SEITENTEXT:

Wo die wilden Pferde leben

Die rumänische Wildnis im Donaudelta ist einer der wenigen Orte in Europa, an dem Wildpferde frei leben können.

21.10.2019

Vor einigen Jahren war ihre Existenz jedoch gefährdet, bevor VIER PFOTEN eingriff.

Vorsichtig richtet Dr. Ovidiu Rosu seine Waffe durch das gekippte Fenster seines LKWs. Es steht nichts zwischen ihm und der Stute, die auf der kargen Vegetation des deutschen Siedlungsgebiets  im Donaudelta weidet. Ein Meer von lilafarbenen Gräsern, das fast wie Korallen im Meer aussieht, erstreckt sich bis zum Horizont in alle Richtungen. Und tatsächlich hat sich das Schwarze Meer vor 30.000 Jahren bis zu unserem heutigen Standort ausgedehnt und den Boden durch Meersalz für immer unfruchtbar gemacht. Hier, nur einen Steinwurf vom "Kilometer 0" entfernt, dem Punkt, an dem sich die Donau ins Schwarze Meer ergießt, führt VIER PFOTEN ein Geburtenkontroll-Programm für die Wildpferde von Letea durch.

Bilder mit lokalisierten Körperpunkten:

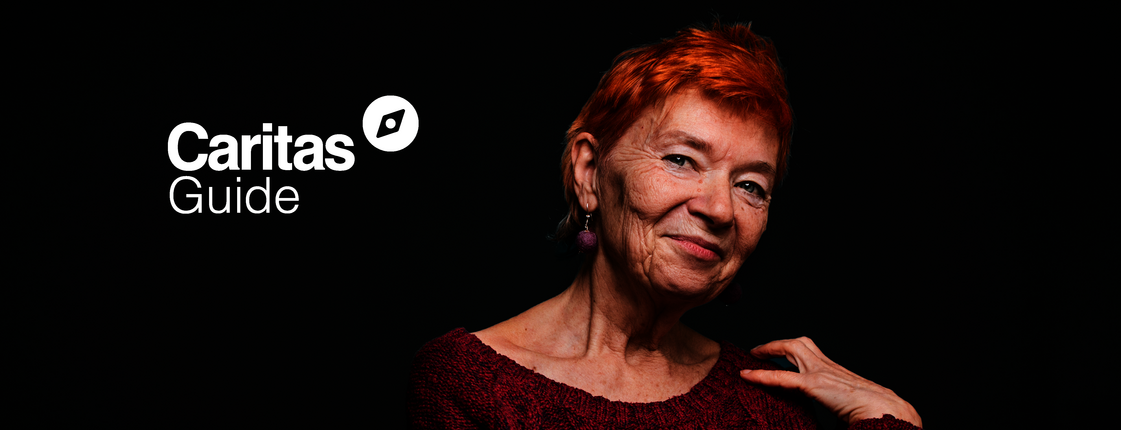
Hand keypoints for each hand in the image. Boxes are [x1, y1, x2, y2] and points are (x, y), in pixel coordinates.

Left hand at [739, 337, 920, 426]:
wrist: (886, 411)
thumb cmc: (875, 413)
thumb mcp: (848, 407)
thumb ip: (836, 407)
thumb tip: (836, 420)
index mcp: (836, 372)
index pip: (811, 354)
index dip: (793, 352)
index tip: (781, 358)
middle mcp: (828, 366)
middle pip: (800, 343)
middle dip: (778, 344)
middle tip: (760, 351)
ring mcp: (821, 372)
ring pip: (791, 348)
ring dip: (770, 349)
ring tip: (753, 357)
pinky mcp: (814, 384)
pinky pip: (782, 376)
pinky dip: (762, 375)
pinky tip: (747, 375)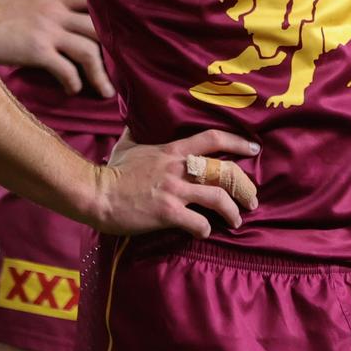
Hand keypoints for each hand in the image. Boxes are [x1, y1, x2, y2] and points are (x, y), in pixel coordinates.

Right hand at [0, 0, 113, 97]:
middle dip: (114, 49)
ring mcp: (47, 31)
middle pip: (99, 28)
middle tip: (123, 68)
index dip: (110, 15)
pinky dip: (74, 82)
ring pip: (88, 51)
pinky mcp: (36, 51)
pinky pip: (65, 69)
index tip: (122, 33)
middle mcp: (56, 13)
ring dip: (100, 74)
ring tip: (105, 91)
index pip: (92, 0)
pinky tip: (73, 90)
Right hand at [95, 127, 259, 238]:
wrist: (97, 194)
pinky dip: (205, 230)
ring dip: (232, 212)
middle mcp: (178, 168)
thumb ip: (138, 132)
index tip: (254, 149)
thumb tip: (135, 117)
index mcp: (172, 151)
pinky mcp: (167, 213)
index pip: (213, 139)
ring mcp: (174, 190)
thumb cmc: (113, 170)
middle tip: (252, 198)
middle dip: (243, 186)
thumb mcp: (127, 144)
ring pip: (217, 198)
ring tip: (237, 221)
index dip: (238, 142)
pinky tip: (205, 232)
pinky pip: (197, 223)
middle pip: (223, 172)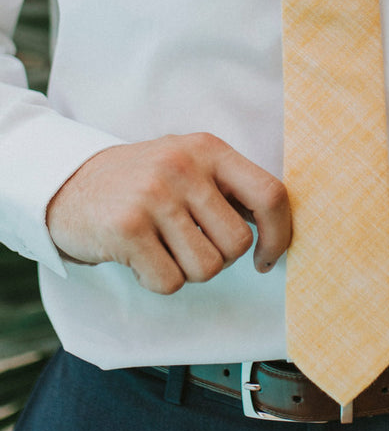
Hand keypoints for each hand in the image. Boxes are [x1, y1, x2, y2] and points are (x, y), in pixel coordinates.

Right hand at [46, 133, 290, 293]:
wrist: (67, 184)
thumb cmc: (142, 184)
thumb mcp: (188, 166)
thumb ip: (229, 189)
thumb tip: (278, 230)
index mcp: (209, 149)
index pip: (270, 194)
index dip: (278, 234)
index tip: (266, 258)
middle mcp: (185, 166)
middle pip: (237, 243)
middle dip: (218, 257)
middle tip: (188, 244)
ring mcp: (155, 194)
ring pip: (206, 268)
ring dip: (186, 271)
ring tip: (162, 246)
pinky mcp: (128, 227)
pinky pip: (169, 281)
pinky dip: (157, 280)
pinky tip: (139, 256)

PROBLEMSTELLUNG:
Welche Organisation führt laut dem Text über die Wildpferde im Donaudelta ein Geburtenkontroll-Programm für die Wildpferde von Letea durch? Die Daten sind für die Bearbeitung nicht erforderlich.

LÖSUNG:
VIER PFOTEN